The proposal is to introduce `&nil` at method declaration sites to mean "This
method does not accept a block". This is symmetric to the ability to pass `&nil`
at call sites to mean "I am not passing a block to this method call", which is
sometimes useful when making `super` calls (since blocks are always implicitly passed).
Explicitly, the proposal is to make the following behaviour be a part of Ruby:
```ruby
def find(item = nil, &nil)
# some implementation that doesn't call `yield` or `block_given?`
end
find { |i| i == 42 }
# => ArgumentError: passing block to the method `find' that does not accept a
block.
```
## Implementation
I assume the implementation would be a grammar change to make `&nil` valid at method
declaration sites, as well as raising an `ArgumentError` for methods that are called with
a block but are declared with `&nil`.
## Evaluation
Since I don't have an implementation, I can't make a proper evaluation of the
feature proposal.

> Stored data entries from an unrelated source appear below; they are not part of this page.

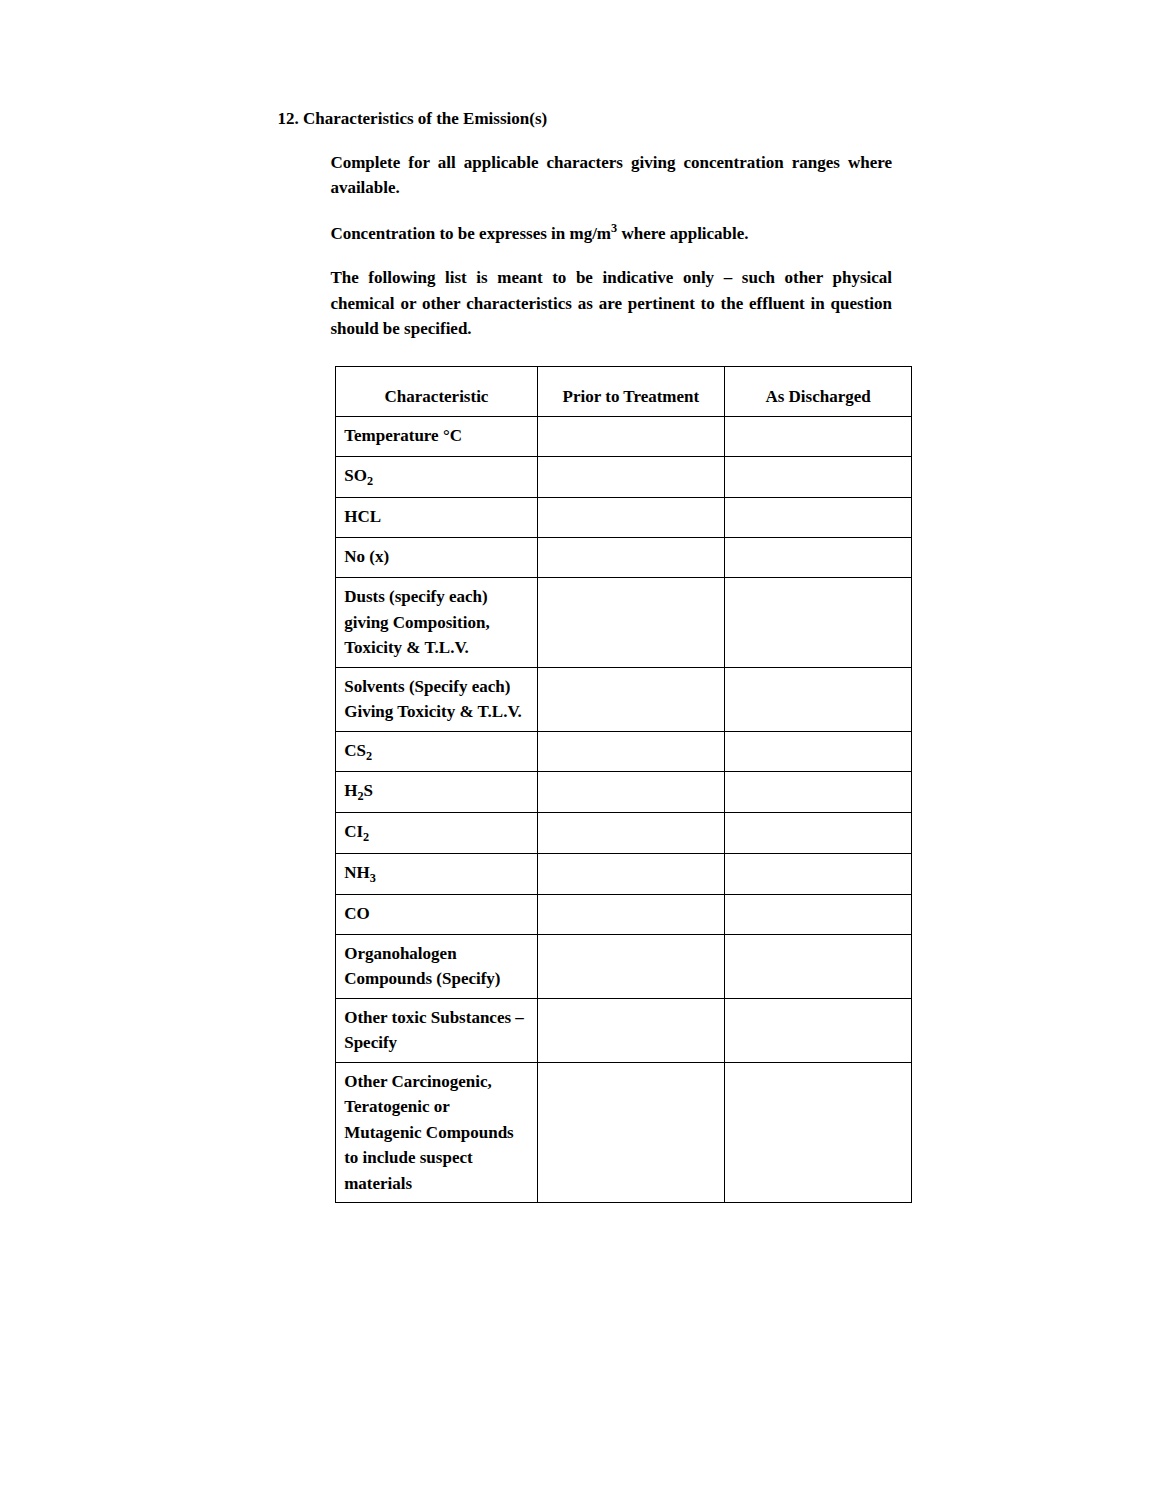12. Characteristics of the Emission(s)
Complete for all applicable characters giving concentration ranges where available.
Concentration to be expresses in mg/m3 where applicable.
The following list is meant to be indicative only – such other physical chemical or other characteristics as are pertinent to the effluent in question should be specified.
| Characteristic | Prior to Treatment | As Discharged |
| --- | --- | --- |
| Temperature °C | | |
| SO 2 | | |
| HCL | | |
| No (x) | | |
| Dusts (specify each) giving Composition, Toxicity & T.L.V. | | |
| Solvents (Specify each) Giving Toxicity & T.L.V. | | |
| CS 2 | | |
| H 2 S | | |
| CI 2 | | |
| NH 3 | | |
| CO | | |
| Organohalogen Compounds (Specify) | | |
| Other toxic Substances – Specify | | |
| Other Carcinogenic, Teratogenic or Mutagenic Compounds to include suspect materials | | |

However, I would expect the language changes to be minimal with no
runtime costs for methods that don't use the `&nil` syntax.
## Discussion
This proposal has much smaller scope than #15554 so that the Ruby language can start
giving library authors the ability to explicitly mark their methods as not accepting a
block. This is fully backward compatible, since it is an opt-in behaviour and not an
opt-out one.
Future directions after this feature proposal could be a way to signal to the VM that any
method in a file that doesn't explicitly use `yield`/`block_given?` or explicitly
declared a block parameter should be treated as not accepting a block. This can be done
via some kind of pragma similar to `frozen_string_literal`, or through other means.
However, such future directions are beyond the scope of this proposal.
## Summary
Adding the ability for methods to declare that they don't accept a block will make
writing code against such methods safer and more resilient, and will prevent silently
ignored behaviour that is often hard to catch or troubleshoot.